Menafsir Queer, Membuka Dialog Antaragama
Bibi Suprianto – 12 April 2023
Identitas queer di masyarakat terus mengalami dinamika sosial. Sebagian besar masyarakat masih menstigma identitas queer sebagai aneh dan tidak normal. Di saat yang sama, kelompok yang mengaku sebagai queer terus mengalami diskriminasi moral, sosial, maupun aktivitas keagamaan. Dinamika sosial ini telah terjadi di berbagai belahan dunia, tak terkecuali Indonesia. Di Aceh, Indonesia, misalnya. Pada 2017, pasangan queer di Kota Banda Aceh menjalani eksekusi berupa hukuman cambuk karena dianggap tidak bermoral dan hina. Kejadian ini membuat saya bertanya, apakah identitas queer tidak memiliki kebebasan dalam hak kehidupan sosial dan agama?

**PETUNJUK TUGAS:**
(1) Tuliskan kembali bagian kutipan sumber di atas dari "Menafsir Queer, Membuka" sampai "sosial dan agama?".
(2) Apakah setiap pernyataan berikut sesuai dengan kutipan sumber di atas? Jawab ya atau tidak, lalu sertakan kata-kata penentu dari kutipan tersebut.
(a) Pasangan queer di Kota Banda Aceh menjalani hukuman cambuk pada 2017.
(b) Hanya sebagian kecil masyarakat yang menstigma identitas queer sebagai aneh dan tidak normal.
(c) Dinamika sosial terkait identitas queer hanya terjadi di Indonesia.

**DATA TERCATAT:**
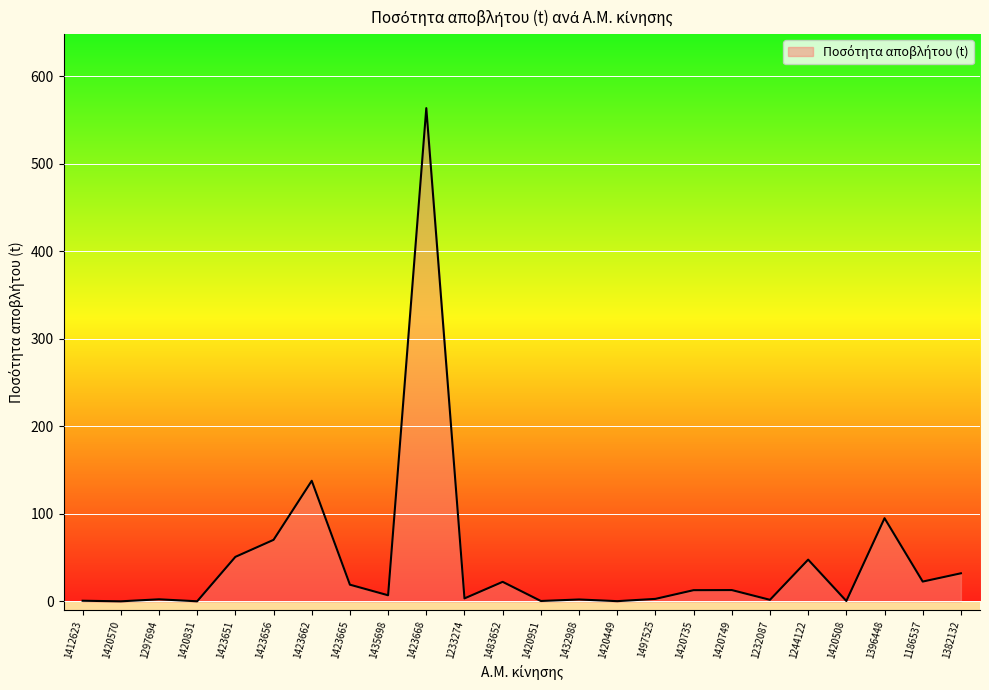

What is the sum of all values?

1107.3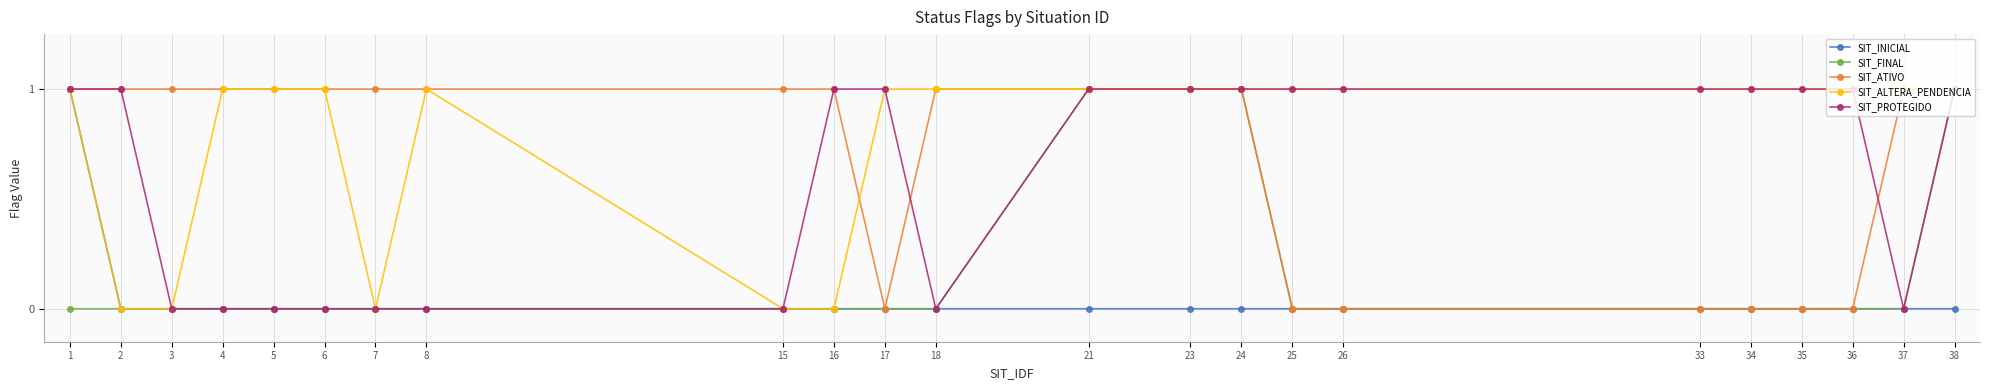

Which series has the largest total across all categories?

SIT_ALTERA_PENDENCIA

**HASIL LATIHAN:**
(1)
Menafsir Queer, Membuka Dialog Antaragama
Bibi Suprianto – 12 April 2023
Identitas queer di masyarakat terus mengalami dinamika sosial. Sebagian besar masyarakat masih menstigma identitas queer sebagai aneh dan tidak normal. Di saat yang sama, kelompok yang mengaku sebagai queer terus mengalami diskriminasi moral, sosial, maupun aktivitas keagamaan. Dinamika sosial ini telah terjadi di berbagai belahan dunia, tak terkecuali Indonesia. Di Aceh, Indonesia, misalnya. Pada 2017, pasangan queer di Kota Banda Aceh menjalani eksekusi berupa hukuman cambuk karena dianggap tidak bermoral dan hina. Kejadian ini membuat saya bertanya, apakah identitas queer tidak memiliki kebebasan dalam hak kehidupan sosial dan agama?

(2)
(a) Ya: "Pada 2017, pasangan queer di Kota Banda Aceh menjalani eksekusi berupa hukuman cambuk"
(b) Tidak: "Sebagian besar masyarakat masih menstigma identitas queer sebagai aneh dan tidak normal."
(c) Tidak: "Dinamika sosial ini telah terjadi di berbagai belahan dunia, tak terkecuali Indonesia."